Shoah educators are seeing an upside to Holocaust Memorial Day in lockdown as digital events could attract a new audience.

Holocaust Memorial Day Trust chief executive Olivia Marks-Woldman said next week’s national ceremony would be staged entirely online, bringing opportunities as well as challenges.

HMDT felt it important to make it an open event this year. Beyond “the guests who we usually invite — the leadership of the country, the face of political and civic leadership” — anyone could join.

“People who won’t be able to attend a local event or whose local organiser is not planning an online activity can still mark Holocaust Memorial Day,” Ms Marks-Woldman noted.

“Of course, we hope we’ll reach people who normally wouldn’t attend an HMD activity but who could now very easily watch and take part in the UK ceremony.”

Gift boxes had been sent to the survivors who would normally attend the ceremony “to let them know we’re thinking of them. And I think they’re delighted to know that the UK ceremony is continuing.”

The pandemic has forced Holocaust educators to increase reliance on digital resources.
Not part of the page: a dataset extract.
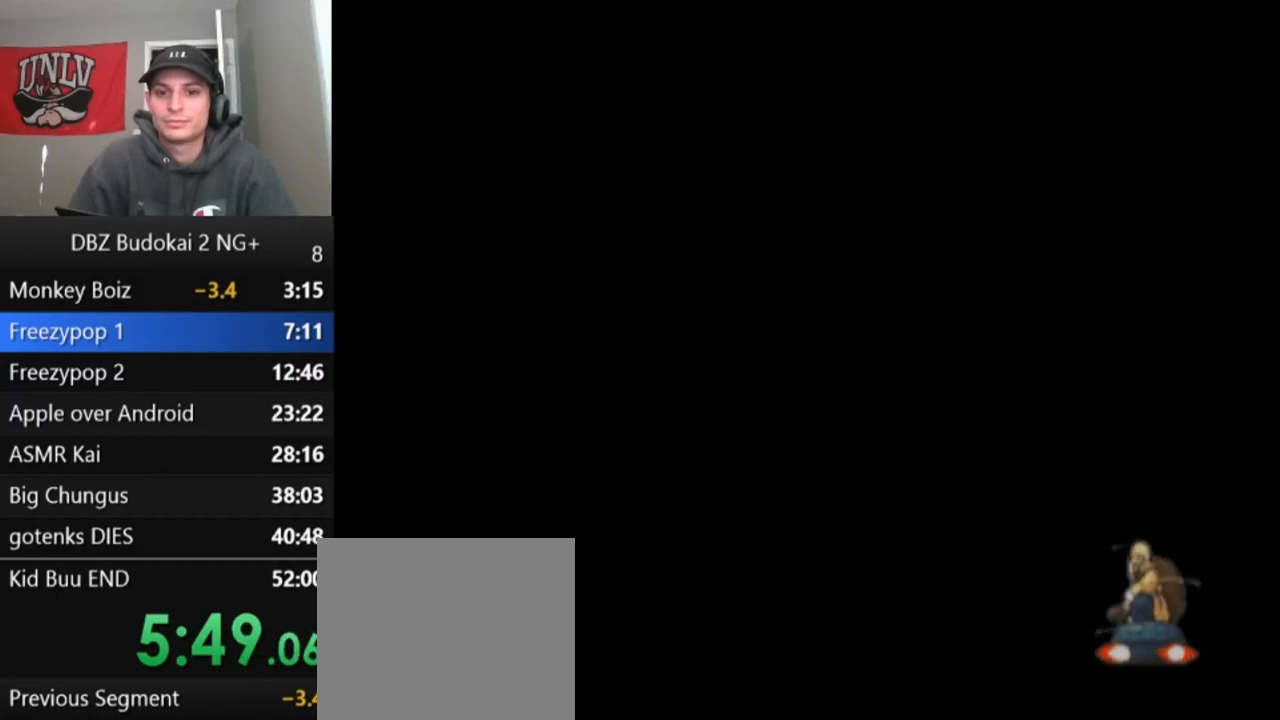
{"buttons": [], "left_stick": "center", "events": [[34, "START", "down"], [134, "START", "up"], [201, "START", "down"], [301, "START", "up"], [367, "START", "down"], [467, "START", "up"]]}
“It’s meant we had to really sharpen our focus on the question of what we’re going to do when we can’t take survivors into the classroom,” explained Holocaust Educational Trust chief executive Karen Pollock.

“We miss being in the room to see the impact of learning about the Holocaust and hearing the incredible response from teachers and students alike about the lessons that they’ve learned about racism and antisemitism today.

“But we’re making the best of it and we’ve actually, I think, built up a really good online community.”

HET has been exploring “serious” ways of applying technology and, post-pandemic, expects to complement its in-person work with “effective digital resources”.

Ms Pollock said survivors “are all having different experiences”. But for those used “to travelling the length and breadth of the country who now are shielding at home, often on their own or with minimal support, it’s a huge change.”

She praised survivors such as Ivan Shaw for continuing to share their testimony virtually, describing them as “technological wizards”.

North London-based Mr Shaw, 82, said he was “a bit of a technophobe” and getting to grips with the requirements had been a learning curve.

Although keen to return physical visits, sharing his experiences virtually was a “good second best” and he had received extremely positive feedback from schools.

Born in the former Yugoslavia, his parents were Holocaust victims, having initially been deported to Auschwitz. “I was hidden for the next nine months in a village — luckily I survived.”

Arrested by the Gestapo, he managed to escape while being transported to a camp and an aunt hid him until the end of the war.

Mr Shaw joined another aunt in England in 1947, making the journey at the age of nine.

“I subsequently found out my mother died in Belsen. When the British Army arrived, she was so ill that she died of TB. Two days later, my father ended up in Buchenwald and was so weak when he arrived that he died the following day.”

For a long time, Mr Shaw felt unable to talk about his experiences but he began sharing his testimony through the HET around two years ago.

There were two motivating factors — “firstly, because survivors were dying and secondly, we were living in the era of increased antisemitism and hatred”.